"Charlotte, Iris, Fiona ve Stella?"
Leon saate baktı, saat gece on olmuştu. Dudaklarının köşeleri seğirdi.
"Neden buradasınız? Yatmanız gerekmiyor mu? Saat geç oldu, biliyorsunuz." Otururken hafifçe iç geçirdi.
Ama dört küçük kız gitmeye niyetli değildi. Bunun yerine, dudaklarını sevimli bir şekilde büzerek ona yaklaştılar.
Yatağının yanında durup düzgün bir sıra oluşturdular ve küçük kollarını göğüslerinin üzerinde kavuşturdular.
Somurtkan ifadeleri ve minik, şişkin yanakları Leon'u kahkahaya boğmak üzereydi.
Yine de onları ağlatmamak için kendini tuttu ve şaşkınlık numarası yaptı.
"Ee? Bu saatte benim küçük kızlarım odama ne oldu?" diye sordu, yataktan kenara doğru kayarak.

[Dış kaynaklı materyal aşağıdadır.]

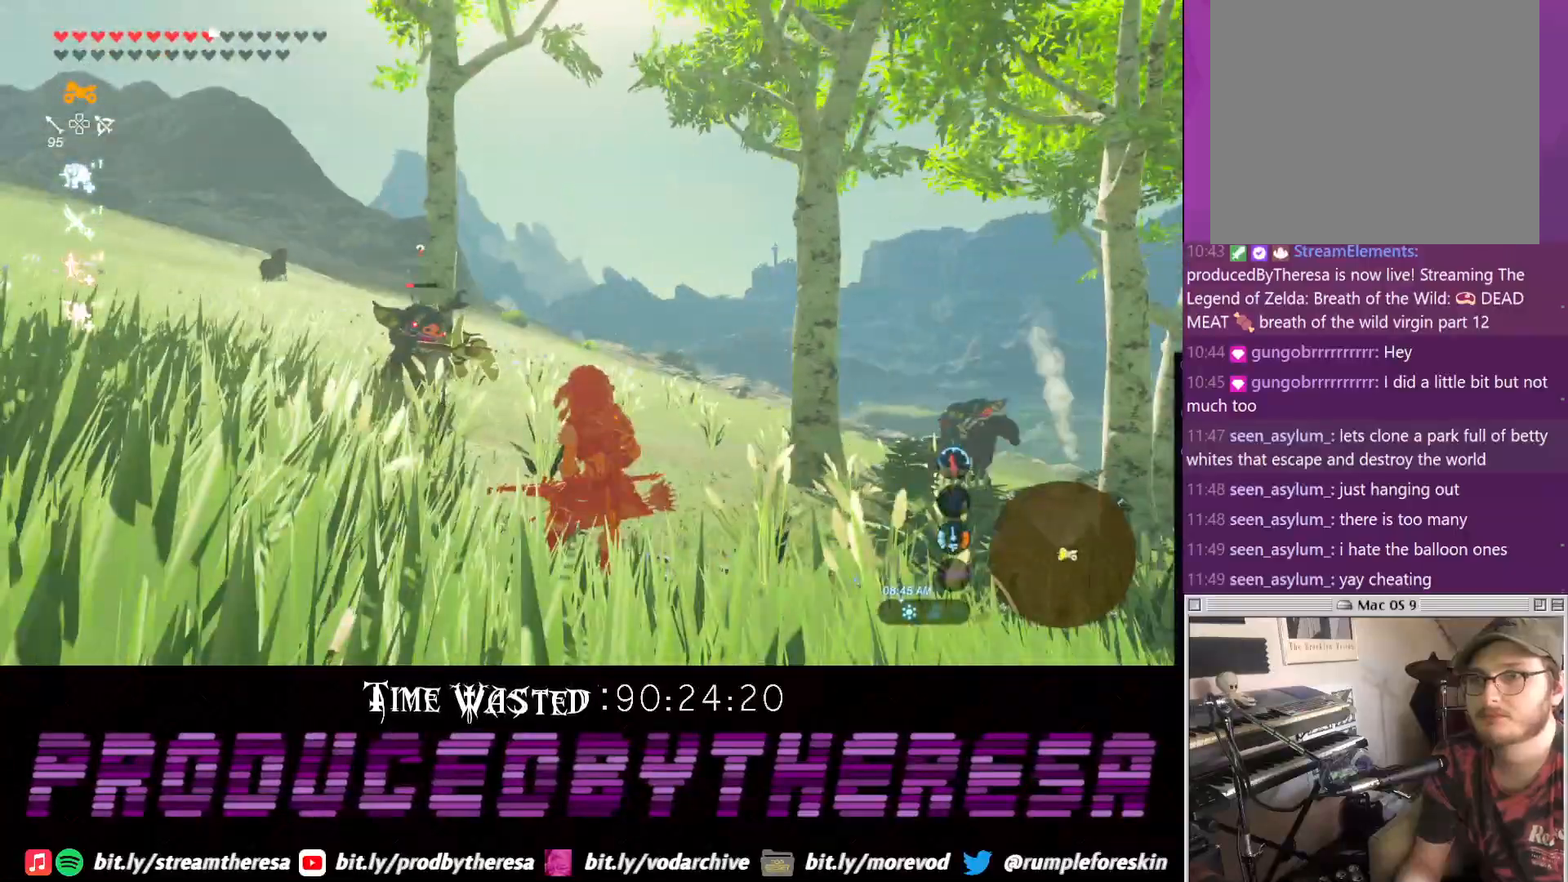
{"dt_ms": 500, "buttons": [], "left_stick": "up-left", "right_stick": "up", "events": [[100, "SQUARE", "up"], [200, "SQUARE", "down"], [250, "SQUARE", "up"], [483, "right_stick", "up"]]}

Elbette, nedenini zaten biliyordu: O sabah Liliana ile Erantum'a gitmesi. Ama bunu gündeme getirmek yerine, kızlarının kendilerinin söylemesine karar verdi.
Tepkisi onları hazırlıksız yakalamış gibiydi. Dördü, sanki "Babam neden soruyor? Neden burada olduğumuzu bilmiyor mu?" der gibi, sessizce ama açıkça şaşkın bakışlar değiştirdiler.
Sabırsızlanan Fiona, yanaklarını şişirip Leon'a döndü.
"Baba, odana gelmemizin sebebi protesto etmek!" diye dudaklarını bükerek açıkladı.
"Öyle mi?" Leon kaşlarını kaldırdı. "Öyleyse söyle bana, bu protesto ne hakkında?"
"Neden babam ve annem bizi bırakıp tek başlarına yürüyüşe çıktılar? Bir açıklama istiyoruz! Hıh!" Dudaklarını hafifçe yana doğru bükerek daha da sevimli göründü.
Kendini tutmasaydı, Leon onun tombul, topuz gibi yanaklarını çimdiklerdi.
"Demek protesto etmek istiyorsunuz?" Leon, gözlerinde eğlenceyle onlara tek tek baktı.
"Evet! Aynen öyle!" Hepsi aynı anda başlarını salladılar, yemlerini gagalayan hevesli civcivler gibi.
Leon gülümsedi ve sanki şikayetlerini kabul ediyormuş gibi hafifçe başını salladı.
Hafifçe geriye yaslanarak, iki elini yatağa dayadı.
"Madem cevap istiyorsunuz, size bir cevap vereceğim," dedi Leon hafifçe gülerek. "Ama önce size bir soru sorayım."
"Hmm?" Dördü de şaşkınlıkla gözlerini kırptı ama sessiz kaldı ve hafifçe başlarını salladılar.
"Anneniz ve ben iyi anlaşıp birbirimizi sevsek mutlu olur muydunuz?" diye sordu Leon.
Kaşları hafifçe çatıldıktan sonra tereddütle başlarını salladılar.
"Tabii ki baba," diye cevapladı Iris kararlı bir şekilde, ancak sesinde neden babasının bunu sorduğunu anlamadığından dolayı bir parça şaşkınlık vardı.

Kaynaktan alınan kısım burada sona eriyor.